[Stored data entries]

'''

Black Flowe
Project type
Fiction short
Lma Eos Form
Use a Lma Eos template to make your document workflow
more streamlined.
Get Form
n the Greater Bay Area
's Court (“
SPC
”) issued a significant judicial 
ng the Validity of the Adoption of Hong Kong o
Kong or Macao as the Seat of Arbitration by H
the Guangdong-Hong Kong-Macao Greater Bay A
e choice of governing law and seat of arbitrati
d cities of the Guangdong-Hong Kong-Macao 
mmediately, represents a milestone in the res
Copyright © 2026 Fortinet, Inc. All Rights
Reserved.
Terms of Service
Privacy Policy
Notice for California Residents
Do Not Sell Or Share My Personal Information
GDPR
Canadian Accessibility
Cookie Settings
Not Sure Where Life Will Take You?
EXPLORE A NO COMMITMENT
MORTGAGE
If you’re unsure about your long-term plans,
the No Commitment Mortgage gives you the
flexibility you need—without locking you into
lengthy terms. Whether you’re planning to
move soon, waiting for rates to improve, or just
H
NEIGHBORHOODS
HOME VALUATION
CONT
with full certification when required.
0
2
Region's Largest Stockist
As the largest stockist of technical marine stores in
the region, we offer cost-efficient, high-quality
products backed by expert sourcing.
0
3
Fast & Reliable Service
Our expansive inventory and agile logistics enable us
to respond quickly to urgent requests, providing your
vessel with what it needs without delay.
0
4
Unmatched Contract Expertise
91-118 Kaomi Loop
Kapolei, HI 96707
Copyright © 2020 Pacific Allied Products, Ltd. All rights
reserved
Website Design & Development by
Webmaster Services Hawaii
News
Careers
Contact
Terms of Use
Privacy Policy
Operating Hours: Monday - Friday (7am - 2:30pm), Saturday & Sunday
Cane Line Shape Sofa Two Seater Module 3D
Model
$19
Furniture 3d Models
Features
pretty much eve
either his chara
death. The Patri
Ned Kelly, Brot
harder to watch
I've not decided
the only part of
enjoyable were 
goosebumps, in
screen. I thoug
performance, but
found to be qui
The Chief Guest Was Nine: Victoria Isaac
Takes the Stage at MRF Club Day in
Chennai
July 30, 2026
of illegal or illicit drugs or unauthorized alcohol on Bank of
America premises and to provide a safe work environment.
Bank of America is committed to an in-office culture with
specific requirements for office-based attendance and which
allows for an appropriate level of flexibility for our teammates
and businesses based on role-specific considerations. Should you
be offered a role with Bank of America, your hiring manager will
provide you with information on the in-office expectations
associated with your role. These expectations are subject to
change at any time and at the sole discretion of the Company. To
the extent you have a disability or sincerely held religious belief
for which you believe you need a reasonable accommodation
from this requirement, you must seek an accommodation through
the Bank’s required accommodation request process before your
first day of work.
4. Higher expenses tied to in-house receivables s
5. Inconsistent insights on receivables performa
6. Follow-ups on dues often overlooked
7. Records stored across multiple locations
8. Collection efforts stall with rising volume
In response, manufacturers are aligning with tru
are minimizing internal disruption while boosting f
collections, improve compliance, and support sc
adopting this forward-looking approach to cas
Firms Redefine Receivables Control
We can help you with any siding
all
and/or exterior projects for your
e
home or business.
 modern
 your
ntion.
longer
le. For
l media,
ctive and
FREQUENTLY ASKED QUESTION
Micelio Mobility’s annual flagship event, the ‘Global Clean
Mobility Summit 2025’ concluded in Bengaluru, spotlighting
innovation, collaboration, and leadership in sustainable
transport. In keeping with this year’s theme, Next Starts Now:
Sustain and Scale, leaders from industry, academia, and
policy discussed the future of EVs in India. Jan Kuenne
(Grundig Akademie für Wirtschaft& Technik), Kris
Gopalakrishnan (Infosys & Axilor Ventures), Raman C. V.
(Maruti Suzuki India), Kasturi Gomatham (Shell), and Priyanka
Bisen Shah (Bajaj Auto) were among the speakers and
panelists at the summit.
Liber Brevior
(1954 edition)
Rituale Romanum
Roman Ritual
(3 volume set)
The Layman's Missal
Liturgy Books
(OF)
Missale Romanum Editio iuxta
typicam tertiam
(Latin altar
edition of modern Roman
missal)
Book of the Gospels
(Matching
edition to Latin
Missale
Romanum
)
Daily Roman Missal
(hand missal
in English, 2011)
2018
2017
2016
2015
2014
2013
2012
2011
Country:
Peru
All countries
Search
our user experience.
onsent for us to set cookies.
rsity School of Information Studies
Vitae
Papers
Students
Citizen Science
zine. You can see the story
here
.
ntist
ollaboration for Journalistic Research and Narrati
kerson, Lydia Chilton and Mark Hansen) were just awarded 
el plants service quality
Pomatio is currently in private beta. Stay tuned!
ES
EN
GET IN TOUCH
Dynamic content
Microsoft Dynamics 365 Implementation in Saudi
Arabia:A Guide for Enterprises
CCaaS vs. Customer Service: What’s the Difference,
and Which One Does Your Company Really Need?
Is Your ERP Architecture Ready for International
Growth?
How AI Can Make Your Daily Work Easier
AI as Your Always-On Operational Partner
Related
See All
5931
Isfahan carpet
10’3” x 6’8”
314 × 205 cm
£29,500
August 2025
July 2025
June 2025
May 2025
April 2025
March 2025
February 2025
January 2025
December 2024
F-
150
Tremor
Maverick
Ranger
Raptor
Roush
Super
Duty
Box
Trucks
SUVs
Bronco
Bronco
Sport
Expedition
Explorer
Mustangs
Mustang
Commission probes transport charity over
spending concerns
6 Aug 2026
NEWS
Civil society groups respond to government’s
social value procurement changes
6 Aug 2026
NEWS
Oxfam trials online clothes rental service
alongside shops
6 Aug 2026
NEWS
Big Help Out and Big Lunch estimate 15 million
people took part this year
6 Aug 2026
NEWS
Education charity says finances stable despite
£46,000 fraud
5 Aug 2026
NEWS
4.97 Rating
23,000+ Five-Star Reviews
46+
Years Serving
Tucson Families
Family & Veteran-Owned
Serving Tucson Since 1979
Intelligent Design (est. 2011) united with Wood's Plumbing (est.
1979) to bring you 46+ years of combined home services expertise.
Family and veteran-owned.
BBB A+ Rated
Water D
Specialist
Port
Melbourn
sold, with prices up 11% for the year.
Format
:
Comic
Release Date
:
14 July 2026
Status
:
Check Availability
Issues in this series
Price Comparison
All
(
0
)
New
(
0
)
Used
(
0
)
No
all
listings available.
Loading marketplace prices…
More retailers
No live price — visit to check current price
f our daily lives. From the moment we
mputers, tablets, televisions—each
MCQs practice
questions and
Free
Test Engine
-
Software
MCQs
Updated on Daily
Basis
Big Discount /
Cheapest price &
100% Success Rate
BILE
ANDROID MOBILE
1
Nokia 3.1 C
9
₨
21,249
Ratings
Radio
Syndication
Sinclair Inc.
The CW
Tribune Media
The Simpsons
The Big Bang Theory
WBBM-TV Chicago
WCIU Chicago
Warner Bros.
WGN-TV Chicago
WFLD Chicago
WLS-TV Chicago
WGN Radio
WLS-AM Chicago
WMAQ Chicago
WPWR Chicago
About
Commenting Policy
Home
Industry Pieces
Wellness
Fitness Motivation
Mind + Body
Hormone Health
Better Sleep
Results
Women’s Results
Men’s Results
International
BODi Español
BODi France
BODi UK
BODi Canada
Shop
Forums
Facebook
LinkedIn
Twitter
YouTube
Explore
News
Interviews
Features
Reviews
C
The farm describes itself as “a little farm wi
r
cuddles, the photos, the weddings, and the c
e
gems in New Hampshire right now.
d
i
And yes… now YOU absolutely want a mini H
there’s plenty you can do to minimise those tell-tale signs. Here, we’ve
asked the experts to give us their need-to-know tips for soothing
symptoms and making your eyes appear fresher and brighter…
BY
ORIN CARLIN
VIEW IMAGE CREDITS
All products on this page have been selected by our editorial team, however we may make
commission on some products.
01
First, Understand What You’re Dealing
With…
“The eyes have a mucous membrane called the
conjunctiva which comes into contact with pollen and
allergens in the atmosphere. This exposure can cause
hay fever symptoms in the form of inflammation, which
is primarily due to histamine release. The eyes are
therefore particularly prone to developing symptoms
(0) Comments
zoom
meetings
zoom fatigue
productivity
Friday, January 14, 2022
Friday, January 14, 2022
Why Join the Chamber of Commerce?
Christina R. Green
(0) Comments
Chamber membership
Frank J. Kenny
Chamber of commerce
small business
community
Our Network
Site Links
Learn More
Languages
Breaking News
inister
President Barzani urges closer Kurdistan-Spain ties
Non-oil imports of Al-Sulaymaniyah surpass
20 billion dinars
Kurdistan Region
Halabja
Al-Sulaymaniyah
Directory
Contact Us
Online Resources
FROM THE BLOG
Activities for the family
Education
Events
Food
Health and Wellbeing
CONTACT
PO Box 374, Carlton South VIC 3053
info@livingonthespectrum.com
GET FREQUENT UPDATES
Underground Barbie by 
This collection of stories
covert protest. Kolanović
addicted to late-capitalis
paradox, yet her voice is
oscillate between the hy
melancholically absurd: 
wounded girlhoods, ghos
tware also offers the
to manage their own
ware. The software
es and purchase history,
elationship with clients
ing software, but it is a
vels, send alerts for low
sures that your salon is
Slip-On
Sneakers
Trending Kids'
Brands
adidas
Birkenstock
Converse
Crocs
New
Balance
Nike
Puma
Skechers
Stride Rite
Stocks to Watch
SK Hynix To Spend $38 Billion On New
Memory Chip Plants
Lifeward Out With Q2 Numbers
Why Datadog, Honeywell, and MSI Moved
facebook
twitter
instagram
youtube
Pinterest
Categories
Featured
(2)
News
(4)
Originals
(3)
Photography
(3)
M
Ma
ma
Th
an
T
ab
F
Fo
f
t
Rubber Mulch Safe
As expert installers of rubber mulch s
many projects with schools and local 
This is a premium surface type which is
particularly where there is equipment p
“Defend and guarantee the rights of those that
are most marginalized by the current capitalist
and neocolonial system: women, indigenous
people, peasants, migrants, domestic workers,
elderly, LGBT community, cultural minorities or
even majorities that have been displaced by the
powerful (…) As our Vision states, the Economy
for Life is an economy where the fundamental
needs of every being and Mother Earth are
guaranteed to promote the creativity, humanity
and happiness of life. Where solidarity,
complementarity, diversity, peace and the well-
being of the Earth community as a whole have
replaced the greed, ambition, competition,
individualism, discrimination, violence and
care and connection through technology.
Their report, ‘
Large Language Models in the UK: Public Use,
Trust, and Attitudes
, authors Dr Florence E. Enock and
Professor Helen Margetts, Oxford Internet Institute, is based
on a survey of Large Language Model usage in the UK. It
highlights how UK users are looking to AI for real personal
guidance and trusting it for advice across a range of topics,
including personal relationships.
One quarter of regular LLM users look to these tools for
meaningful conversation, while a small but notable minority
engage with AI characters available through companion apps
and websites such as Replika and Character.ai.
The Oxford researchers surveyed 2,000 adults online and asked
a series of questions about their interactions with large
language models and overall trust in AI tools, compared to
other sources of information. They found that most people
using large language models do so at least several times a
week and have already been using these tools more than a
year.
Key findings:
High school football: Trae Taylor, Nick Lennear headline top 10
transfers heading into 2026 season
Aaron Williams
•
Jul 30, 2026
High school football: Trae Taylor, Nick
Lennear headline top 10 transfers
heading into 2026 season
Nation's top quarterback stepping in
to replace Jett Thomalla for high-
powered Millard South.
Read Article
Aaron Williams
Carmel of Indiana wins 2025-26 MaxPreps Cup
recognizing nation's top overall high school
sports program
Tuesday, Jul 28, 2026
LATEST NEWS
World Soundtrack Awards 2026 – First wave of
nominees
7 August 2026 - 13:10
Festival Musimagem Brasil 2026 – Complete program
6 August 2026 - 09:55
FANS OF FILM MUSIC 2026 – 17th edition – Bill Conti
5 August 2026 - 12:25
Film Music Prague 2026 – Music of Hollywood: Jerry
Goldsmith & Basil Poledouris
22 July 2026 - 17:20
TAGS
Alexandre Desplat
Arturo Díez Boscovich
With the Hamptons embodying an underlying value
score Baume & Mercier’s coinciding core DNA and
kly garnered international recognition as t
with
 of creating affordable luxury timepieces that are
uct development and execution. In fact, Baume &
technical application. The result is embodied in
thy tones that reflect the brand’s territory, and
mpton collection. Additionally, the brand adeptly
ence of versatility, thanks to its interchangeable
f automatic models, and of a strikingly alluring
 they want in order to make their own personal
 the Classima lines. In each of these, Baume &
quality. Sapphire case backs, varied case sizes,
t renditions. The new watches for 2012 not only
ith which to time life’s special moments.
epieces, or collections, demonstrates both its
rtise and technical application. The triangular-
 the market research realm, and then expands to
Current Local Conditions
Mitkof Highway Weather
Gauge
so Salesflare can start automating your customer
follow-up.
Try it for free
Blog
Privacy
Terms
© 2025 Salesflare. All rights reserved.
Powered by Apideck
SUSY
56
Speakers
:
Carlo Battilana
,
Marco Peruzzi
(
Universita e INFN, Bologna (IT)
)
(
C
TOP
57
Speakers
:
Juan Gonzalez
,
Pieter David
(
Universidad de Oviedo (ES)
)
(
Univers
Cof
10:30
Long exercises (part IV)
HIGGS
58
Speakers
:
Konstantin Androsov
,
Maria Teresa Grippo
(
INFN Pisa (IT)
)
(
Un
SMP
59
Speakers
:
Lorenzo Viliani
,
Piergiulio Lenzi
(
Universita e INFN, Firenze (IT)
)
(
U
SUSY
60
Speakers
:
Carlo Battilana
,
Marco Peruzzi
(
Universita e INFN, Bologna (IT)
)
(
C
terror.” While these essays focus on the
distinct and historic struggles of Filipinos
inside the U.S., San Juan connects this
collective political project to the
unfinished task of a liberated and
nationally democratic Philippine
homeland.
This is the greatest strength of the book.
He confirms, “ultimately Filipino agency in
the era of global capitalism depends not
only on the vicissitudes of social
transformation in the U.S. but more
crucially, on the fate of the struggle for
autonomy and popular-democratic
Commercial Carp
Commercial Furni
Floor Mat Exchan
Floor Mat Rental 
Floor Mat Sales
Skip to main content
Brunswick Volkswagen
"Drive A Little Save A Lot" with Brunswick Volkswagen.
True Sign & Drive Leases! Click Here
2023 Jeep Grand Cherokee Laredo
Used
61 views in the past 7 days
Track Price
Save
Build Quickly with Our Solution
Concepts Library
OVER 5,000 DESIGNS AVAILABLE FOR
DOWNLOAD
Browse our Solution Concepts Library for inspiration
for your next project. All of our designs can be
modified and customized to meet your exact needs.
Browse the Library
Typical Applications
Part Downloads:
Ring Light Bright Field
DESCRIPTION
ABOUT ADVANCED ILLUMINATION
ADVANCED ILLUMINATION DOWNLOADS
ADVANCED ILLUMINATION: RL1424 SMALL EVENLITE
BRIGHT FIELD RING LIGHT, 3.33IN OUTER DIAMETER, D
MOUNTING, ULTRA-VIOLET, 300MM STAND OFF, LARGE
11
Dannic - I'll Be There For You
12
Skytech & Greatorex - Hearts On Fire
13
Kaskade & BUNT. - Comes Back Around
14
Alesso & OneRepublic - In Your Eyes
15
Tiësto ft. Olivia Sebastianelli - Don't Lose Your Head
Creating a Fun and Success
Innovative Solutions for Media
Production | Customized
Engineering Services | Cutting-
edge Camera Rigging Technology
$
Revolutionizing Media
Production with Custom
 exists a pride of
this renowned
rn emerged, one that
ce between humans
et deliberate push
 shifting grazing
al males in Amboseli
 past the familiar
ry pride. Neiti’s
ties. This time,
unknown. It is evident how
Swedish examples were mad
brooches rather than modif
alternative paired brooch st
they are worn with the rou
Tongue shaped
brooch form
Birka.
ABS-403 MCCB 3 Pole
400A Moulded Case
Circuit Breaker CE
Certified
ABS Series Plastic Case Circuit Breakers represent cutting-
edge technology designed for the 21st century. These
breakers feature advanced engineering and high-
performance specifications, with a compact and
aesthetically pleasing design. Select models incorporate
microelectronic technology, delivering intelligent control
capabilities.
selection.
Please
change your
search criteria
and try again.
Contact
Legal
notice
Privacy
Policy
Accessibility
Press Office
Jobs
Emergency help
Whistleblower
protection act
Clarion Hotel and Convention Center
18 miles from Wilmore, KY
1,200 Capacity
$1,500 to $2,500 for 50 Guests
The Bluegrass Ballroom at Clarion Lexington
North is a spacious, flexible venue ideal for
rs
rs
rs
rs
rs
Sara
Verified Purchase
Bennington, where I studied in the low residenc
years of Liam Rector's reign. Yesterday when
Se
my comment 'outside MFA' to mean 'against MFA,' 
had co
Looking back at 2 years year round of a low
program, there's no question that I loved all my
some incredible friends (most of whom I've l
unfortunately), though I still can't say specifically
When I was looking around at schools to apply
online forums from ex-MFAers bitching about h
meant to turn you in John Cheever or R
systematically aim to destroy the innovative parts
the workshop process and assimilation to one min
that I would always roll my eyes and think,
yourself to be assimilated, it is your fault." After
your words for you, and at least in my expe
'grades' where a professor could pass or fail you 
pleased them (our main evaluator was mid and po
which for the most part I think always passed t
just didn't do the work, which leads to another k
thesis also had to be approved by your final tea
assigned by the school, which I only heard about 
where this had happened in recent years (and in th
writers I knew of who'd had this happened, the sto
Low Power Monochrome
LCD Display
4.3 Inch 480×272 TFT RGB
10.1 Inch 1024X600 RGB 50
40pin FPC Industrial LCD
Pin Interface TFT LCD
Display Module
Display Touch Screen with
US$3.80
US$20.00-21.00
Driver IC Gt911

'''

ACTIVITY: The entries above hold a line with "a series of" and a later line with "mpton collection. Additionally, the". Write out exactly those lines and all lines between, nothing more.

RESULT FOR THIS EXERCISE:
a series of questions about their interactions with large
language models and overall trust in AI tools, compared to
other sources of information. They found that most people
using large language models do so at least several times a
week and have already been using these tools more than a
year.
Key findings:
High school football: Trae Taylor, Nick Lennear headline top 10
transfers heading into 2026 season
Aaron Williams
•
Jul 30, 2026
High school football: Trae Taylor, Nick
Lennear headline top 10 transfers
heading into 2026 season
Nation's top quarterback stepping in
to replace Jett Thomalla for high-
powered Millard South.
Read Article
Aaron Williams
Carmel of Indiana wins 2025-26 MaxPreps Cup
recognizing nation's top overall high school
sports program
Tuesday, Jul 28, 2026
LATEST NEWS
World Soundtrack Awards 2026 – First wave of
nominees
7 August 2026 - 13:10
Festival Musimagem Brasil 2026 – Complete program
6 August 2026 - 09:55
FANS OF FILM MUSIC 2026 – 17th edition – Bill Conti
5 August 2026 - 12:25
Film Music Prague 2026 – Music of Hollywood: Jerry
Goldsmith & Basil Poledouris
22 July 2026 - 17:20
TAGS
Alexandre Desplat
Arturo Díez Boscovich
With the Hamptons embodying an underlying value
score Baume & Mercier’s coinciding core DNA and
kly garnered international recognition as t
with
 of creating affordable luxury timepieces that are
uct development and execution. In fact, Baume &
technical application. The result is embodied in
thy tones that reflect the brand’s territory, and
mpton collection. Additionally, the brand adeptly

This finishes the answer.